── Records for processing ──
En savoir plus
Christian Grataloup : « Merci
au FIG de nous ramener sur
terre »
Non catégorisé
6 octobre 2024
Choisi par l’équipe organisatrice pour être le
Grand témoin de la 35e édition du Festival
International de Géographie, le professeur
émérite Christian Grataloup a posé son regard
───
What you have to do
Starting from the line that contains "International de Géographie, le professeur", reproduce each line of the data exactly through the last one.

Problem solution
International de Géographie, le professeur
émérite Christian Grataloup a posé son regard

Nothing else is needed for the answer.